Mitt Romney proposes hazard pay raise of up to $12 an hour for essential workers

Key Points
  • Sen. Mitt Romney, R-Utah, proposed a coronavirus hazard pay raise for essential workers. 
  • It is similar to one proposed by Democrats, except the pay bump would last five months longer under their plan. 
  • Congress is set to consider another measure to try to rescue an economy and health-care system ravaged by the pandemic. 
Sen. Mitt Romney, R-Utah, leaves the Senate Republican Policy luncheon in Russell Building on Tuesday, March 17, 2020.
Tom Williams | CQ-Roll Call | Getty Images

Sen. Mitt Romney on Friday proposed a hazard pay raise of up to $12 an hour for essential workers such as health-care and grocery store employees facing greater risks during the coronavirus pandemic. 

The Utah Republican's office said the wage bump, funded one-quarter by employers and three-quarters through a refundable payroll tax credit, would last through July. Senate Democrats released a similar plan last month for a $13 per hour raise for front-line workers, but the pay hike would go through the rest of the year. 

It is unclear how quickly lawmakers can pass the next piece of legislation to try to limit the damage from the outbreak, as they will have to agree on a range of issues from hazard pay to state and local government support and liability protection for employers. 

Democrats and Republicans in Congress have lionized the essential employees who face more exposure to the coronavirus than Americans who can work from home. But lawmakers have not approved a raise for those workers in the four bills passed so far to try to combat the economic and health damage caused by the outbreak.

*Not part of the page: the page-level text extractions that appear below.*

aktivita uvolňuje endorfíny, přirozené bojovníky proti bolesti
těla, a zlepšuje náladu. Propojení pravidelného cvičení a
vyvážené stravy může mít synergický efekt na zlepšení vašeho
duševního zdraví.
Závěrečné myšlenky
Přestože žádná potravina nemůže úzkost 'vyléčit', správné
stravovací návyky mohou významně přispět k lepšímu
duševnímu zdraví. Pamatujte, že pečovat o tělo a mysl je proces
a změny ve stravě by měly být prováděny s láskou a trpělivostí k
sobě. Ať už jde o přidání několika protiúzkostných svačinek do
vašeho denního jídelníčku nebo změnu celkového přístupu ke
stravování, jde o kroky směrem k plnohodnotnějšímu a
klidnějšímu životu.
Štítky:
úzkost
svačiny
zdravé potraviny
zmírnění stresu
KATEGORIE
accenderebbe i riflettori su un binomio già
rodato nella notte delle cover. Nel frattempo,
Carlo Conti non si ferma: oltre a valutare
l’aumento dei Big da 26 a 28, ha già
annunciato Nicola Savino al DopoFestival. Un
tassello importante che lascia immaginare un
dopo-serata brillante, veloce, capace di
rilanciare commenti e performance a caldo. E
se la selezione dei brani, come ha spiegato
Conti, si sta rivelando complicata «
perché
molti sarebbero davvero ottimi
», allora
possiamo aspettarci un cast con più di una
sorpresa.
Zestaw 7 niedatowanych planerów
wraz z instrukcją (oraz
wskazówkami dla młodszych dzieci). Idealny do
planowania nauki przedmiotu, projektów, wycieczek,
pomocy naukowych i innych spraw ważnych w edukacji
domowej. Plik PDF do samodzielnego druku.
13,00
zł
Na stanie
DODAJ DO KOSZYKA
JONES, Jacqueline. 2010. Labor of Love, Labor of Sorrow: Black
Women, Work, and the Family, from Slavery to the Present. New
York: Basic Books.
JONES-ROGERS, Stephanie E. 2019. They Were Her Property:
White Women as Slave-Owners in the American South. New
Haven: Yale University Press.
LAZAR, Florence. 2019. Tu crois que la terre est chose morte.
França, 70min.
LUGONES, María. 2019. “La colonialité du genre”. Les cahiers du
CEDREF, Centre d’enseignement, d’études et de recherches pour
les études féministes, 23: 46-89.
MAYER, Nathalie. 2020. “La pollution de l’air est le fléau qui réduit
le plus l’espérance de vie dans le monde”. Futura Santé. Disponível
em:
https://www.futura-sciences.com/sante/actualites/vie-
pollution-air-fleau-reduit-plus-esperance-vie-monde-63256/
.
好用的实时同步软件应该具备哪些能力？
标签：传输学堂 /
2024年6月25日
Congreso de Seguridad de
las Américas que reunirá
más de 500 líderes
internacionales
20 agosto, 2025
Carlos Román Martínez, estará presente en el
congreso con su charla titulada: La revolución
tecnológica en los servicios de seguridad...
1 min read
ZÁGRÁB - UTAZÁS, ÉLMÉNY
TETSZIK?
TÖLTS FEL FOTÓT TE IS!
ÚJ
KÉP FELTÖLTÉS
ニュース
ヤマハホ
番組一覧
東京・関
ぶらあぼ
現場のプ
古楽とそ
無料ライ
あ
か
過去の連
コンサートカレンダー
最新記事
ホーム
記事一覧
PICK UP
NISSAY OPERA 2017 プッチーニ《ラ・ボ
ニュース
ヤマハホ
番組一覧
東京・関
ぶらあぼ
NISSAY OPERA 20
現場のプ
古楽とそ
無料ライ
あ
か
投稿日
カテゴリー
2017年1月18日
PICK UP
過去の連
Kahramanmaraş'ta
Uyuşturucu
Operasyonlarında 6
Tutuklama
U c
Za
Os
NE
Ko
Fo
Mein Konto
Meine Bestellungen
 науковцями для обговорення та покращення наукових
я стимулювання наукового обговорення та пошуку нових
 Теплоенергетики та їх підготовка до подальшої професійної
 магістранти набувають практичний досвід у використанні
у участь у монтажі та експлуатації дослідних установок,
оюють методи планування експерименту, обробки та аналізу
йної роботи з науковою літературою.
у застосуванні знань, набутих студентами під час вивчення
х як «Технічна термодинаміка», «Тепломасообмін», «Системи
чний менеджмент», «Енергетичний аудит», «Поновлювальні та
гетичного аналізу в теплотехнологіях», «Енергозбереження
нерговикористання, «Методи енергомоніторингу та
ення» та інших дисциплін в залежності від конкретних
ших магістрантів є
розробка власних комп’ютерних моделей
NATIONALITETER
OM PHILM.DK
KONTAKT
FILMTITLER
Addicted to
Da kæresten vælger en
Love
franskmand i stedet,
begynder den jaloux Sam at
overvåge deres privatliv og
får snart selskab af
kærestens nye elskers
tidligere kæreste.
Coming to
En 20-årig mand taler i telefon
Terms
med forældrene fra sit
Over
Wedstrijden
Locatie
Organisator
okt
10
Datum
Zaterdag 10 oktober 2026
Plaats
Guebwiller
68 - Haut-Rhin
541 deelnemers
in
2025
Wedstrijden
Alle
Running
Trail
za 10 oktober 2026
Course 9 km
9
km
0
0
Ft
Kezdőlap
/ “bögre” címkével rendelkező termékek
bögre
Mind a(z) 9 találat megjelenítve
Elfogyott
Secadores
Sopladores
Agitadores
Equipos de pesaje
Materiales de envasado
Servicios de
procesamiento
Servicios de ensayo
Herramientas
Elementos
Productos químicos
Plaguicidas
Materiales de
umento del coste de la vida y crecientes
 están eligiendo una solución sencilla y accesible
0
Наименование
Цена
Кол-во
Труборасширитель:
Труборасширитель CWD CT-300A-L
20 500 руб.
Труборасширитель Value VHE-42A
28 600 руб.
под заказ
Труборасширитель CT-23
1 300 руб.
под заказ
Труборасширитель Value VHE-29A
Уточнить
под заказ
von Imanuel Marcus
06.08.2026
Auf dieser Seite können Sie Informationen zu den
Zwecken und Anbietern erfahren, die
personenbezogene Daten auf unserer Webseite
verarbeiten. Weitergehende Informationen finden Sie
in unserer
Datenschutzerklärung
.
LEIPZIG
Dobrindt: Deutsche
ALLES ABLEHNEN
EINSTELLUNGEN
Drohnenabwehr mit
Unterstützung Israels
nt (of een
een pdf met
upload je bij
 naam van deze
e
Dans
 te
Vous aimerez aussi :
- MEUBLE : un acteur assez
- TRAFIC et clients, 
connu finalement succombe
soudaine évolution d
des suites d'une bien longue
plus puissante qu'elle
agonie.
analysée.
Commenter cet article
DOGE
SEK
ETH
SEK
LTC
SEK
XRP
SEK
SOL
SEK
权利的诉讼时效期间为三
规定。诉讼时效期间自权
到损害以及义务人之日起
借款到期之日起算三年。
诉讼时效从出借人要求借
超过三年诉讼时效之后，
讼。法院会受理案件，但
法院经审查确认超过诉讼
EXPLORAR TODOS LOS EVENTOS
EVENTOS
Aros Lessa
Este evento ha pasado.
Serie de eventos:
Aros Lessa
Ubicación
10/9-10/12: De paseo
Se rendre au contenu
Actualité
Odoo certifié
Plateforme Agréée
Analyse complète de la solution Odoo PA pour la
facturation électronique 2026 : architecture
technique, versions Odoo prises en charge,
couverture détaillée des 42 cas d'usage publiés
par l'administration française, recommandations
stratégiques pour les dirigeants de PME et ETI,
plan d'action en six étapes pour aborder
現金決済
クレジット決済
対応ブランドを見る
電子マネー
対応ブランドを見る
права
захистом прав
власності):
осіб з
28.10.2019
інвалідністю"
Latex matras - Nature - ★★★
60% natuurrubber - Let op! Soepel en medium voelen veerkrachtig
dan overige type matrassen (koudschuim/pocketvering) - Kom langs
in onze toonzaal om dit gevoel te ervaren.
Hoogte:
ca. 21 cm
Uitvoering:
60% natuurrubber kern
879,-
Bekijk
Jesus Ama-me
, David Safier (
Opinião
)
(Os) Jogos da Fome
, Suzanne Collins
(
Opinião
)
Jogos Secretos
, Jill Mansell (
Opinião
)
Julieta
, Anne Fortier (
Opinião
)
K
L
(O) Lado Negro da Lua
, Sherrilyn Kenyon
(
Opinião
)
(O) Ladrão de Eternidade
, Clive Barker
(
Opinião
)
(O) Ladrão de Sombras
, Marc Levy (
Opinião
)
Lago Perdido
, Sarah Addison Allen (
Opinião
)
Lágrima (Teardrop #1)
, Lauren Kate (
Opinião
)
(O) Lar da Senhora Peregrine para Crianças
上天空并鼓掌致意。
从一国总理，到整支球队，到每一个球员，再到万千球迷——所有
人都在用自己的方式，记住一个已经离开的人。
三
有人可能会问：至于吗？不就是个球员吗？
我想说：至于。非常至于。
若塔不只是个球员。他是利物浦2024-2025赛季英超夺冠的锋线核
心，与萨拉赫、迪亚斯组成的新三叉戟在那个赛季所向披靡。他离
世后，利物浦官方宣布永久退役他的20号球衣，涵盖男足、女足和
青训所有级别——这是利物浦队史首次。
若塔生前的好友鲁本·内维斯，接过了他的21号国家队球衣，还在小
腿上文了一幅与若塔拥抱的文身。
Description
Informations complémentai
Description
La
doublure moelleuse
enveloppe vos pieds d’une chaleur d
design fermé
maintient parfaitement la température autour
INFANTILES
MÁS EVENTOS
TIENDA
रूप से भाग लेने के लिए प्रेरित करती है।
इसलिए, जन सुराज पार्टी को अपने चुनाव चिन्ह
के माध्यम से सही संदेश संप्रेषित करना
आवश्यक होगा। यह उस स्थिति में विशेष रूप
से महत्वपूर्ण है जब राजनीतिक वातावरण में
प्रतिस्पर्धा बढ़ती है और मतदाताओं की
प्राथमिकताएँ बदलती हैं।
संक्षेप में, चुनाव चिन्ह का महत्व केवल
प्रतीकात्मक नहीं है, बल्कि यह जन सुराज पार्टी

"Health care professionals, grocery store workers, food processors, and many others—the unsung patriots on the frontline of this pandemic—every day risk their safety for the health and well-being of our country, and they deserve our unwavering support," Romney said in a statement Friday. 

The payroll tax credit would start to phase out for workers making above $50,000 per year and go away fully at a cap of $90,000. 

The biggest difference between Romney's plan and Democrats' proposal is the duration: the Republican's measure would give the workers a raise for five fewer months. The Democratic plan would also include a $15,000 incentive to recruit essential workers. 

Congress will consider at least one more relief bill as the pandemic continues to tear across the country. Covid-19 cases in the U.S. now top 1 million, and the disease has killed at least 63,000 people in the country, according to data compiled by Johns Hopkins University. Efforts to slow its spread have left tens of millions of people laid off or furloughed.

Democrats have called for financial relief for state and local governments, funding for the U.S. Postal Service and expanded broadband access, among other measures, in the next bill. Republicans want liability protection for businesses as Americans start to go back to work and face a heightened risk of getting sick. 

The Senate will return to Washington next week. The House will not come back to work until the week of May 11 at the earliest. 

Romney, the only Republican who voted to convict President Donald Trump after his Senate impeachment trial, was also the sole GOP senator left off a White House task force on reopening the economy. 

Clarification: This story has been updated to clarify how Romney's plan would work.